(photo credit: ADI AVISHAI)
Tzvika Sherf and Maccabi Tel Aviv go a long way back. To be more accurate, they go more than 50 years back.
On Thursday, they meet in the State Cup final at Yad Eliyahu Arena when Sherf, now the coach of Maccabi Ashdod, aims to make Maccabi’s nightmare season even worse.
Sherf’s love affair with basketball began at the Maccabi youth department in the 1960s and it hasn’t waned since.
In 1983, their paths were united once more when Sherf was named as the yellow-and-blue’s head coach and he has been recognized as a Maccabi icon ever since. He was appointed as the team’s coach on five different occasions, usually being called upon in a time of urgent need.
That was the case in his most recent tenure in 2008, when he took charge in the wake of Oded Katash’s sacking.
Sherf guided Maccabi to the Euroleague final for the third time, but the continental title continued to elude him, and after also falling in the finals of the BSL and State Cup, his contract wasn’t extended.

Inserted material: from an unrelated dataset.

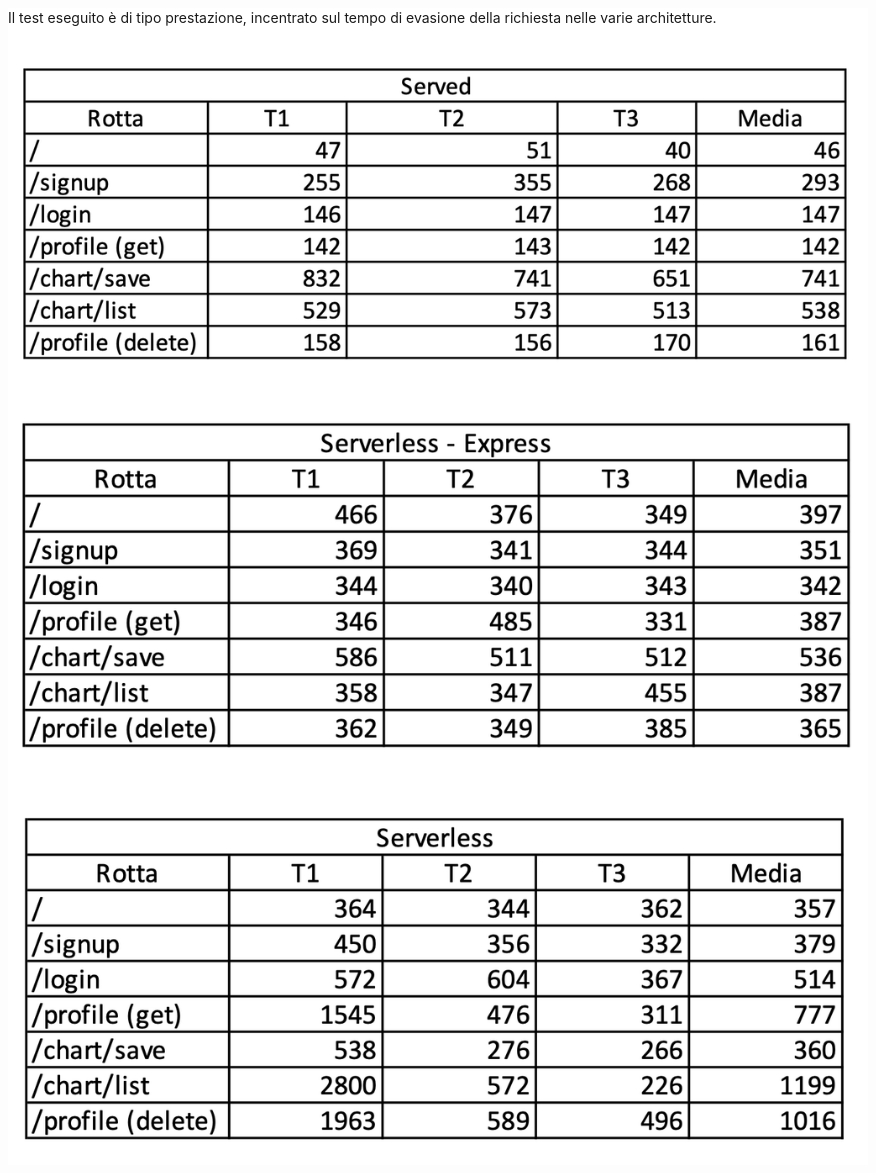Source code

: Il test eseguito è di tipo prestazione, incentrato sul tempo di evasione della richiesta nelle varie architetture.

![Prestazioni API RESTful Served](./images/confronti/served.png)

![Prestazioni API RESTful Serverless Express](./images/confronti/serverless-express.png)

![Prestazioni API RESTful Serveless](./images/confronti/serverless.png)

That left Sherf to continue his wondering ways and he joined the 16th team of his coaching career last January, replacing the sacked Lior Lubin at Ashdod.
Ashdod will take part in its first final on Thursday while Maccabi goes for its 43rd cup triumph and seventh in a row.
The 64-year-old Sherf, who won 10 championships and six State Cups during his time with Maccabi – but none since 1997 – also coached in Greece, France, Poland and Russia, as well as guiding the Israel national team in eight European Championships, before eventually landing in Ashdod.
The team has struggled for consistency this season, currently owning a 9-10 record in the BSL.
However, it has made the most of its opportunity in the cup, beating Hapoel Kfar Saba of the National League in the round of 16 and Maccabi Kiryat Gat in the quarterfinals before edging Maccabi Rishon Lezion 84-82 in double-overtime in the semis on Monday, leaving Sherf a win away from one of his least likely triumphs.
“I’m excited because I have led a team with little aspirations and a small budget to the cup final,” said Sherf.
Maccabi enters the final as a favorite despite its disastrous season and the fact that it lost both games against Ashdod so far in 2015/16.
Ashdod claimed a 88-83 win at Yad Eliyahu on November 8, with Maccabi firing coach Guy Goodes one day later. Sherf was mentioned in connection with making another return to Maccabi before Zan Tabak was ultimately signed.
The teams also met in Ashdod last month and Sherf’s side registered a comfortable 96-86 triumph.
Maccabi overcame Ironi Ness Ziona 81-66 in Monday’s semifinals, but is set to be without the injured Devin Smith once more in the final. The yellow-and-blue extended its winning streak in the competition, with its last cup defeat coming in December 2008 when it was stunned by Ironi Nahariya in the round of 16.
Maccabi had lost six of its previous nine games over all competitions entering the semis, including its past three. A defeat in Slovenia against Olimpija Ljubljana was followed by a 35-point drubbing at the hands of Maccabi Haifa in the BSL, its biggest ever loss in local action. Four days later it was beaten 95-84 in overtime by Nizhny Novgorod in a do-or-die showdown at Yad Eliyahu that ended the team’s Eurocup campaign.
“It felt good to win again and we need to continue and play the way we did in the second half against Ness Ziona,” said Maccabi guard Yogev Ohayon.
“We knew we had to win the game and we had failed in similar situations previously this season.
We had to prove that we can win a do-or-die game and we will need to do so once more.”